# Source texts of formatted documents
----
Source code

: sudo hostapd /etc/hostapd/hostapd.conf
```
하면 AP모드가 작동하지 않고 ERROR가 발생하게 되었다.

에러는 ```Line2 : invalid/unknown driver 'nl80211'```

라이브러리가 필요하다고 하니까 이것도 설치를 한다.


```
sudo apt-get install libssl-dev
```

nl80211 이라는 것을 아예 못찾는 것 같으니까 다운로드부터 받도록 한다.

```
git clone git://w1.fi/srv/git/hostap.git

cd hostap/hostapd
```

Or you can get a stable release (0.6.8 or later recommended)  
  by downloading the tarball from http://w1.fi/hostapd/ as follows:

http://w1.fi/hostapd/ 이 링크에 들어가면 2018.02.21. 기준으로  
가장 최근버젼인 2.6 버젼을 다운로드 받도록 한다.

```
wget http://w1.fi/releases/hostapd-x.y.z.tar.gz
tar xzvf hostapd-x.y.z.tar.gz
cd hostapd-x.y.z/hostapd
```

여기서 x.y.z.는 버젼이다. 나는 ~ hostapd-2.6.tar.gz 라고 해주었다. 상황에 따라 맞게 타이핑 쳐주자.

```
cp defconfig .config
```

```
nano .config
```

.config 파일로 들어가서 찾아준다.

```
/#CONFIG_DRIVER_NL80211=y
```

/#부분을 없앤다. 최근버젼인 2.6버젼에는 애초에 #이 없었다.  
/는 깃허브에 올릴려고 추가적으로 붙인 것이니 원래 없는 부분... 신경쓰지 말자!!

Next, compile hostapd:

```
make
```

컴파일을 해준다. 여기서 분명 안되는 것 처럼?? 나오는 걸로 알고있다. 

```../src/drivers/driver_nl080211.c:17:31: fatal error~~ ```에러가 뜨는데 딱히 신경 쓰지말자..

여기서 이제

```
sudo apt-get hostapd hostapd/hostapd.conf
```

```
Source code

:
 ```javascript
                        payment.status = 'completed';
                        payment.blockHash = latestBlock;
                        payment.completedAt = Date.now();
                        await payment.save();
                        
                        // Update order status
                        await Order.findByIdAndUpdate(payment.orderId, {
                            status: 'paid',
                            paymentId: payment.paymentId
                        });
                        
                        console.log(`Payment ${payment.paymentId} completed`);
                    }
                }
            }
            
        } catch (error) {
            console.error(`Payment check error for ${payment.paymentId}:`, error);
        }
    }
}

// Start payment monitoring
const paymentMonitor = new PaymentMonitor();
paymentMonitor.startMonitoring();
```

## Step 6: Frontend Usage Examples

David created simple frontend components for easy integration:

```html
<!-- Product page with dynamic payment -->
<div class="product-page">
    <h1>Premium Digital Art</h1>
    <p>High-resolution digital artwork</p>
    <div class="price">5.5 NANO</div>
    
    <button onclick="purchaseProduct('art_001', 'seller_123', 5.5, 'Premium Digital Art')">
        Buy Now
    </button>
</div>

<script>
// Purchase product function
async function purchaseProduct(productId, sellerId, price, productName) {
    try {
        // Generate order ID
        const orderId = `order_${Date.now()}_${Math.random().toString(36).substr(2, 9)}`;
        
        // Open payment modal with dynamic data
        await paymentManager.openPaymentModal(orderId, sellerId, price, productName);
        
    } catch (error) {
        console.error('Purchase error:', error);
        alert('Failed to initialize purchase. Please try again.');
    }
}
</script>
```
----
# REQUIREMENT
From the entries above, show each line that includes the string "Premium".

# TASK RESULT
    <h1>Premium Digital Art</h1>
    <button onclick="purchaseProduct('art_001', 'seller_123', 5.5, 'Premium Digital Art')">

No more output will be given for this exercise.